INPUT MATERIAL ::
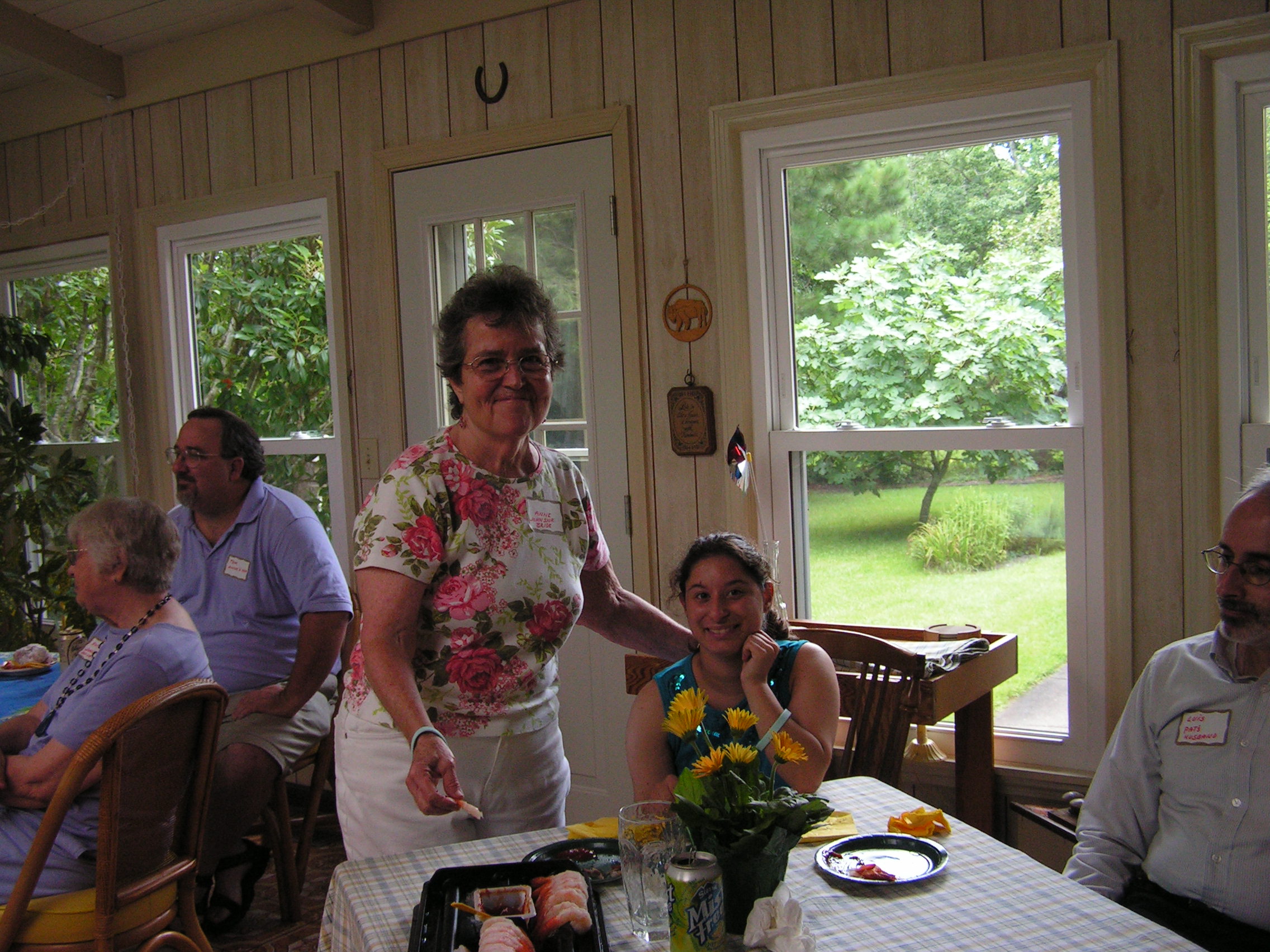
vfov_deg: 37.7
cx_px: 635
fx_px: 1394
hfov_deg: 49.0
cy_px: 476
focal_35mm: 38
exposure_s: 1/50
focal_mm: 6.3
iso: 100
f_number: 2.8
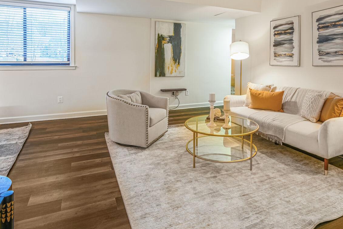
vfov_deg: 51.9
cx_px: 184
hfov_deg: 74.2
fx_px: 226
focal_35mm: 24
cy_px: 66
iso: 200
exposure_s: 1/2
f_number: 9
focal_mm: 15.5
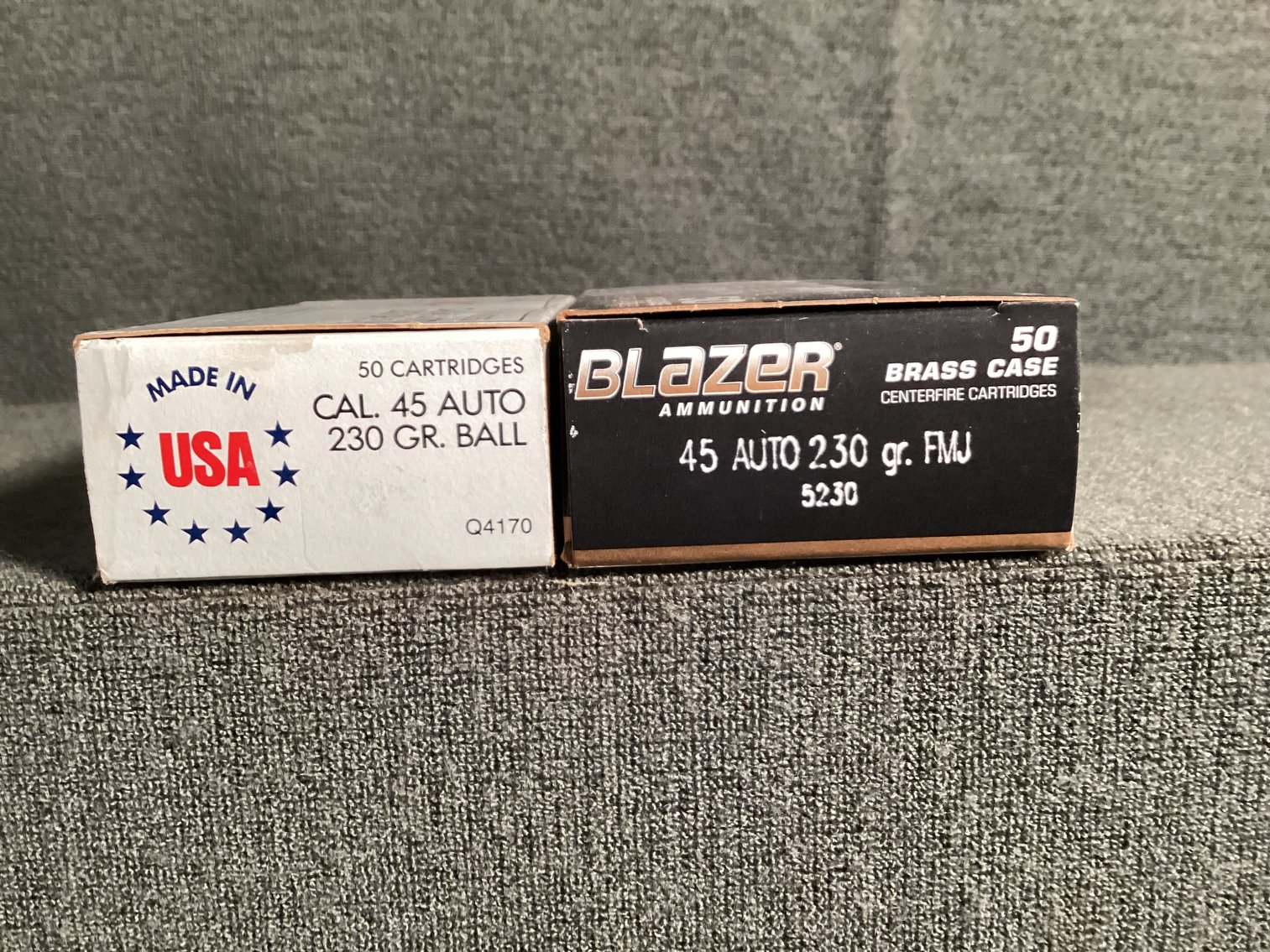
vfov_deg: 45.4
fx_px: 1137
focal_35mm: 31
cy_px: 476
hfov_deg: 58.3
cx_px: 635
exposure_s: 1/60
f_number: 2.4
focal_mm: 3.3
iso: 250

--

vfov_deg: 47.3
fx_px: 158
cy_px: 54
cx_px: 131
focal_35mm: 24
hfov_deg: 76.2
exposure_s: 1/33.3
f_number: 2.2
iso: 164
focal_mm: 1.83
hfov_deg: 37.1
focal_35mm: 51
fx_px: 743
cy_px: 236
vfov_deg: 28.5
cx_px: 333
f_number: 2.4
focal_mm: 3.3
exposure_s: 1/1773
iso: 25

==

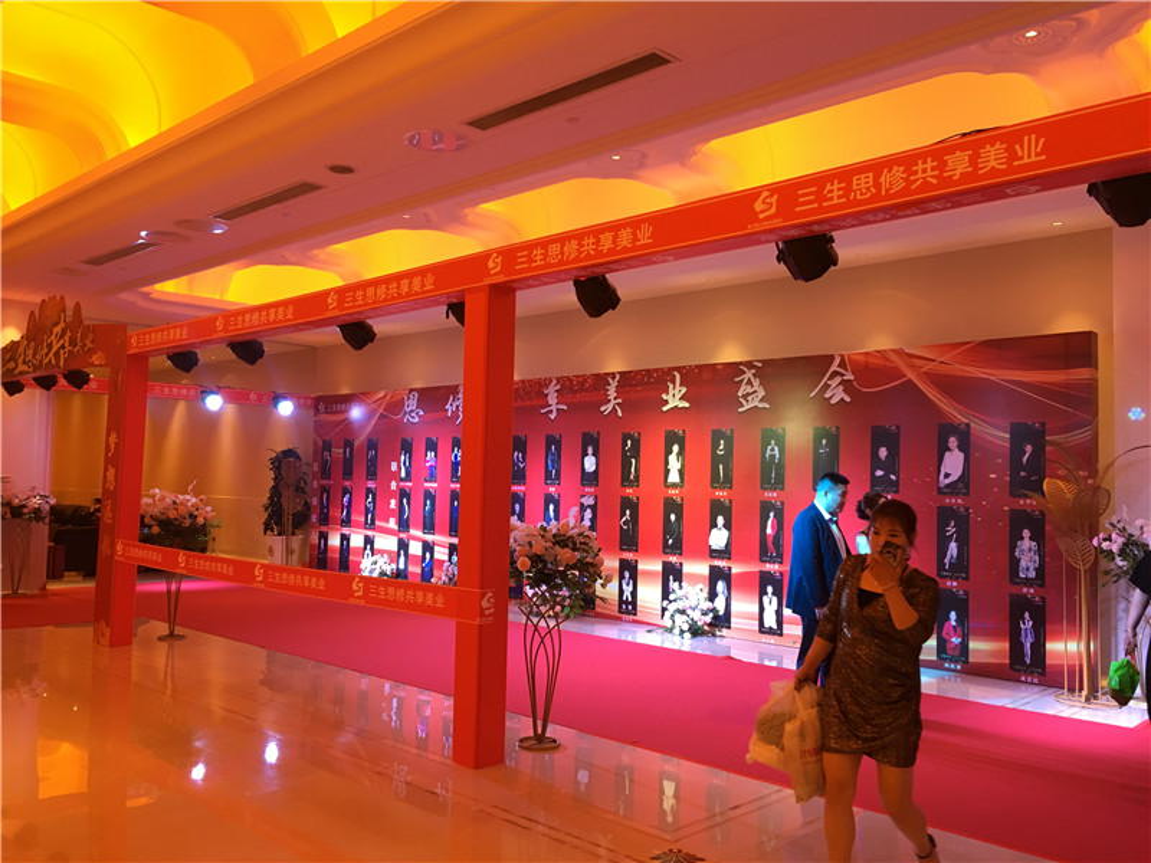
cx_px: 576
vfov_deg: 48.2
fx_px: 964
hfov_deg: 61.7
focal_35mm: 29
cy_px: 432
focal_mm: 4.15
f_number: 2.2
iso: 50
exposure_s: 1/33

TASK OBJECTIVE :: Taking the records above, print only and exactly the lines from the line with "vfov_deg: 37.7" to the line with "vfov_deg: 45.4", both kept, and exclude pictures.

SOLUTION FOR THIS PROBLEM ::
vfov_deg: 37.7
cx_px: 635
fx_px: 1394
hfov_deg: 49.0
cy_px: 476
focal_35mm: 38
exposure_s: 1/50
focal_mm: 6.3
iso: 100
f_number: 2.8
vfov_deg: 51.9
cx_px: 184
hfov_deg: 74.2
fx_px: 226
focal_35mm: 24
cy_px: 66
iso: 200
exposure_s: 1/2
f_number: 9
focal_mm: 15.5
vfov_deg: 45.4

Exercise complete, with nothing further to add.